Один интересный сюжет связан с Эротом в новейшее время и касается этот сюжет панка. До появления панка у этого слова в английском языке были два или три значения. Одно значение — трут, зажигающийся от трения. Это тот самый трут, с которым изображают Эрота. А с другой стороны, это «шлюха», «потаскуха». И в этом слове некоторые специалисты (Роберт Грейвс, например) видят первичную встречу Эрота в его флористической ипостаси и образа жизни, который обычно связывают с избытком, так сказать, любовных чувств. Но каким образом культура панка, и в какой мере, и до какой степени принадлежит к числу эротических субкультур, — это, конечно, большой вопрос. Тут дело идет и о третьем значении слова «панк» — уличная шпана, отбившаяся от рук молодежь, которая наконец-то вошла в силу, но применить ее может, увы, только в потасовках и в сексуальной активности, в которой мифология Эрота как раз позволяет разглядеть сенсуальную античность.
Впрочем, и во всей мифологии Эрота и ее переосмыслениях в веках вопросов намного больше, чем ответов.
Миф как преодоление противоречий
Противопоставление мифа и истории. — Противоречия «Илиады». — Чтение Гомеровского эпоса как реконструкция.
В обыденной речи люди противопоставляют «миф» и «историю», полагая, что в одном случае мы имеем дело с вымыслом, а в другом — с истиной или, по крайне мере, со стремлением к истине. Например, очевидно, что Зевс-громовержец или его дочь Афина, появившаяся на свет из головы отца, который к тому же перед родами съел мать своей дочери, принадлежат мифу. А вот событие, описываемое в «Илиаде» как Троянская война, по-видимому, все же историческое. Просто оно имело место не совсем тогда, не совсем так и не совсем в том месте, о котором повествует «Илиада».

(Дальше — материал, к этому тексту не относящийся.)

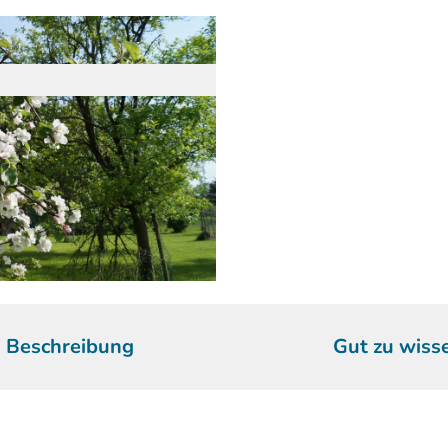
Beschreibung
Gut zu wiss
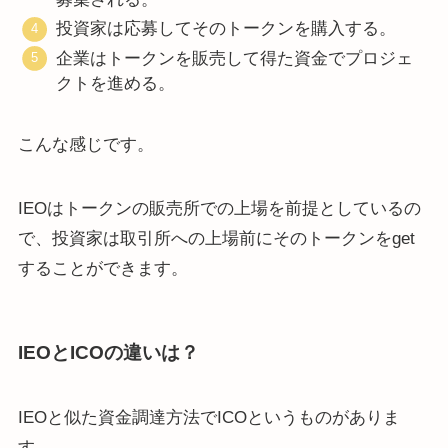
投資家は応募してそのトークンを購入する。
企業はトークンを販売して得た資金でプロジェ
クトを進める。
こんな感じです。
IEOはトークンの販売所での上場を前提としているの
で、投資家は取引所への上場前にそのトークンをget
することができます。
IEOとICOの違いは？
IEOと似た資金調達方法でICOというものがありま
す。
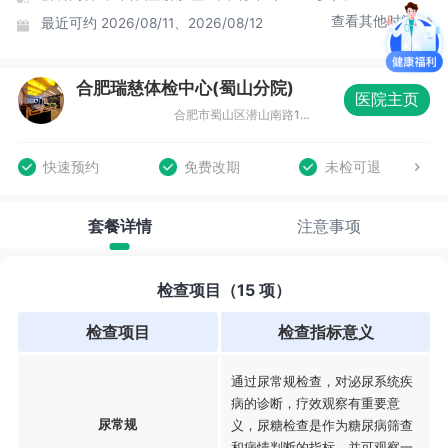
查看其他时间
最近可约
2026/08/11、2026/08/12
合肥瑞慈体检中心(蜀山分院)
医院主页
合肥市蜀山区潜山南路188号蔚蓝商务港城市广场F座3-4层
快速预约
免费改期
未检可退
套餐详情
注意事项
检查项目（15 项）
检查项目
检查指标意义
通过尿常规检查，对泌尿系统疾
病的诊断，疗效观察有重要意
尿常规
义，尿糖检查是作为糖尿病筛查
和病情判断的指标。并可观察一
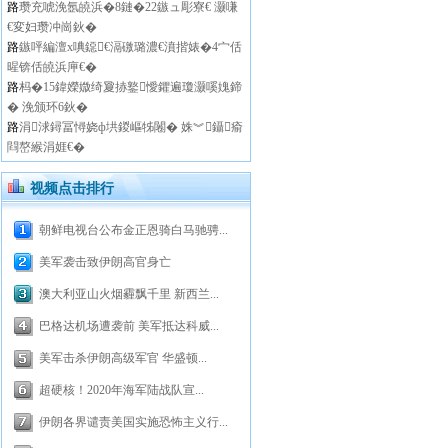
路
瓒充唬浼氬皢浜�8鏈�22鏃ュ彫寮€ 灏嗛
€変妇瓒冲崗鈥�
路
鏃呯編澶х唺鐚€滆礉璐濃€濆揩婊�4宀佸
暒锛佸皢浜庘€�
路
杩�15鍏嬫媺绮夐捇鐜懓鑺遍瓊灏嗘媿鍗
� 浼颁环6鈥�
路
涓浗鐞冨憳娆ф垬鍐嶇牬闂� 姝︾鑷瘉
閰嶅緱涓娾€�
视频点击排行
朝鲜电视台公布金正恩骑白马驰骋...
美军袭击致伊朗高官身亡
澳大利亚山火烟霾飘千里 新西兰...
巴格达机场遭袭前 美军抵达科威...
美军击杀伊朗高级军官 华盛顿...
超硬核！2020年海军陆战队宣...
伊朗各界谴责美国实施恐怖主义行...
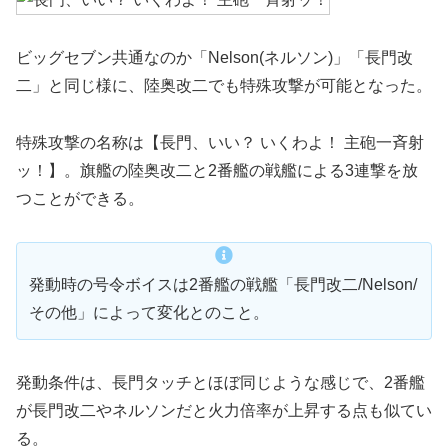
ビッグセブン共通なのか「Nelson(ネルソン)」「長門改
二」と同じ様に、陸奥改二でも特殊攻撃が可能となった。
特殊攻撃の名称は【長門、いい？ いくわよ！ 主砲一斉射
ッ！】。旗艦の陸奥改二と2番艦の戦艦による3連撃を放
つことができる。
発動時の号令ボイスは2番艦の戦艦「長門改二/Nelson/
その他」によって変化とのこと。
発動条件は、長門タッチとほぼ同じような感じで、2番艦
が長門改二やネルソンだと火力倍率が上昇する点も似てい
る。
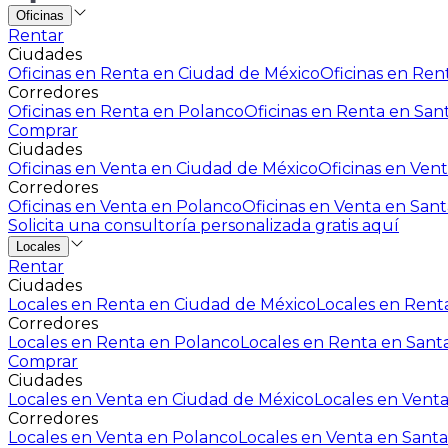
Oficinas
Rentar
Ciudades
Oficinas en Renta en Ciudad de México
Oficinas en Rent
Corredores
Oficinas en Renta en Polanco
Oficinas en Renta en San
Comprar
Ciudades
Oficinas en Venta en Ciudad de México
Oficinas en Vent
Corredores
Oficinas en Venta en Polanco
Oficinas en Venta en Sant
Solicita una consultoría personalizada gratis aquí
Locales
Rentar
Ciudades
Locales en Renta en Ciudad de México
Locales en Renta
Corredores
Locales en Renta en Polanco
Locales en Renta en Sant
Comprar
Ciudades
Locales en Venta en Ciudad de México
Locales en Venta
Corredores
Locales en Venta en Polanco
Locales en Venta en Santa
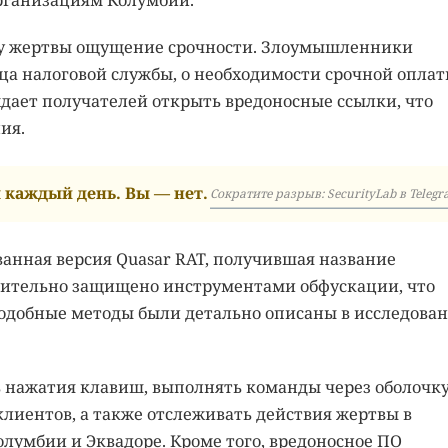
рганизациям Колумбии.
ть у жертвы ощущение срочности. Злоумышленники
ца налоговой службы, о необходимости срочной опла
дает получателей открыть вредоносные ссылки, что
ия.
каждый день. Вы — нет.
Сократите разрыв: SecurityLab в Telegr
анная версия Quasar RAT, получившая название
лнительно защищено инструментами обфускации, что
Подобные методы были детально описаны в исследова
ь нажатия клавиш, выполнять команды через оболочку
клиентов, а также отслеживать действия жертвы в
олумбии и Эквадоре. Кроме того, вредоносное ПО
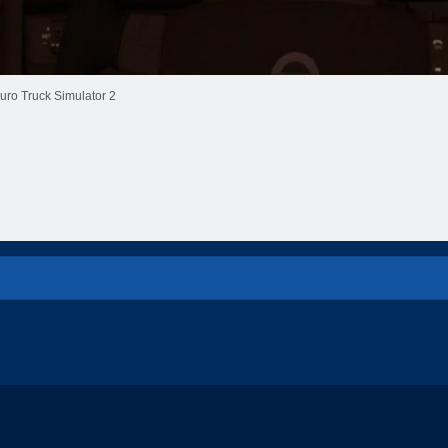
uro Truck Simulator 2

Если мы спросим, на чем зиждется такое противопоставление мифа и истории, нам могут ответить, что критерия здесь два: наличие конкретных вещественно-духовных источников (надписи на камнях, постройки, руины, мнения авторитетов), а также большая или меньшая фантастичность сюжета. Историческое повествование избегает метафор и иносказаний, а мифологическое на них держится. Для достижения произведением большей художественной силы эпический поэт старается наделить повествование признаками законченного мифа. Фаза, на которой мы застаем греческую мифологию в эпоху Гомера, совпадает с победой не только антропоморфизма (представления богов в облике людей), но и своеобразного социального историзма. Этот социальный историзм состоит в представлении мира богов и героев как определенным образом организованного социума — со своей властью, иерархией главных действующих лиц по кланово-семейному принципу и т. д. Есть верховное божество — Зевс, есть его многочисленные родственники, чада и домочадцы. У богов-олимпийцев, возглавляемых в мире Гомера Зевсом, есть своя история. И эта история вступает в логическое противоречие с «вечностью» и «бессмертием» олимпийцев. Миф героического эпоса этого противоречия никак не разрешает, а только усугубляет. Так, бессмертные боги произошли когда-то на свет и затем выросли, в дальнейшем они вкушают свое бессмертие в некоей бесконечной, но финальной для себя фазе. Герои (т.е. полубоги) довольно рано узнают, иногда во всех подробностях, при каких обстоятельствах им суждено вскоре погибнуть. Однако действию это нисколько не мешает. Не мешает действию и то, что Гомер то и дело останавливается на какой-то мелкой подробности, словно забывая, о чем, собственно, идет речь. Правда, он никогда не забывает вернуться к главной теме песни. Подобно тому, как герои никогда не забывают погибнуть.
Главное из бросающихся в глаза противоречий «Илиады»: все — и боги, и люди — твердо знают, что Трое суждено погибнуть, что никакие их действия не остановят неумолимого «хода вещей», Судьбы. И все же все до единого действуют так, как будто они ни о чем не знают, как будто ход вещей можно еще отвратить. Этот эпический мотив будет доведен до своего логического предела в главном поэтическом произведении римлянина Вергилия — «Энеиде». Все — и боги, и люди — подчинены закону. А есть ли закон, которому подчинен сам закон? Да, такой закон есть. Он и называется мифом. Это — универсальная (по-гречески мы бы сказали, конечно, космическая) объяснительная машина (тоже греческое слово, кстати). Историю и природные объекты эта машина объясняет через генеалогию. Географию — через повествование о приключениях богов и героев на суше и на море. Язык — через себя самое. Миф — это всеобщий этимолог. Кстати говоря, и в филологии есть эта мифологическая закваска: сводя семантику к этимологии, языковед поступает именно мифологически, приравнивая происхождение слова к значению, в котором слово употребляется.